In Jimmy Carter, Hunter Thompson has at last found his epiphany. Two years ago, suitably liquored at the time, Thompson heard Carter give an unforgettable Law Day speech in which Carter talked about abuses of criminal justice and said how much his thinking had been influenced by Reinhold Niebuhr and Bob Dylan. Ever since hearing the speech, Thompson has been hovering around the forbearing Jimmy Carter. With a tape recorder in one hand and a bottle of Wild Turkey in the other, Thompson writes, he once in private sessions got six hours of Carter on tapes, and he was impressed by the "extremely detailed precision of his answers to some of the questions that he is now ac cused of being either unable or unwilling to answer ... I was dealing with a candidate who had already done a massive amount of research on things like tax reform, national defense and the structure of the American political system." At last we are getting down to it!

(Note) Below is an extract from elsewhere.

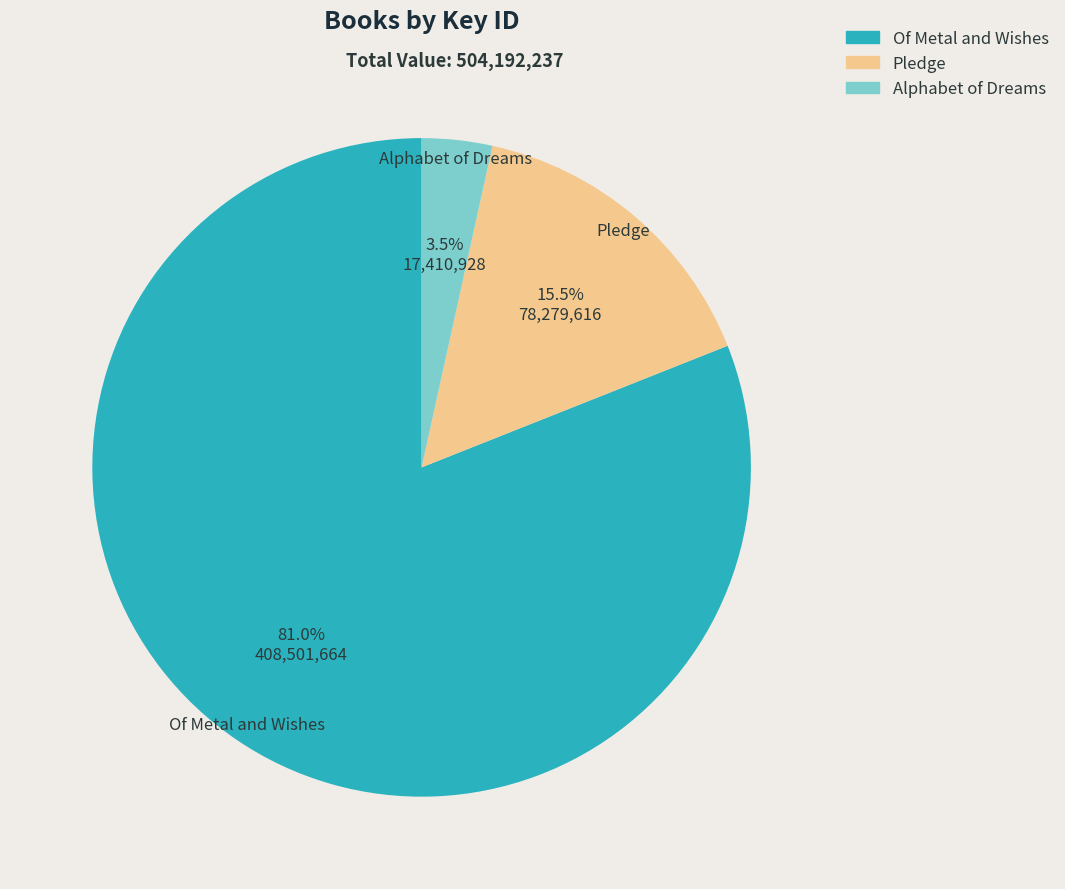

What percentage do Pledge and Of Metal and Wishes together represent?

96.5%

Instead, Thompson proceeds to quote some of his own inanities and obscenities on the tape to prove that "both Carter and his wife have always been amazingly tolerant of my behavior and on one or two occasions they have had to deal with me in a noticeably bent condition." After all these detours--castrated dogs, Humphrey's face and Nixon's martinis--we wait to hear what Jimmy said during those six hours. And we are given not one sentence.
The interesting question is what the Rolling Stone reader makes of this: Does he think he has been ripped off? Or, since everything is a hype these days, isn't it enough that "it reads good" and is all that the reader wants to hear about politics anyway? Despite Dr. Thompson's political wise-guyism and all the macho whisky-and-drug talk, this is not opium for the masses but Dr. Pepper for the credulous.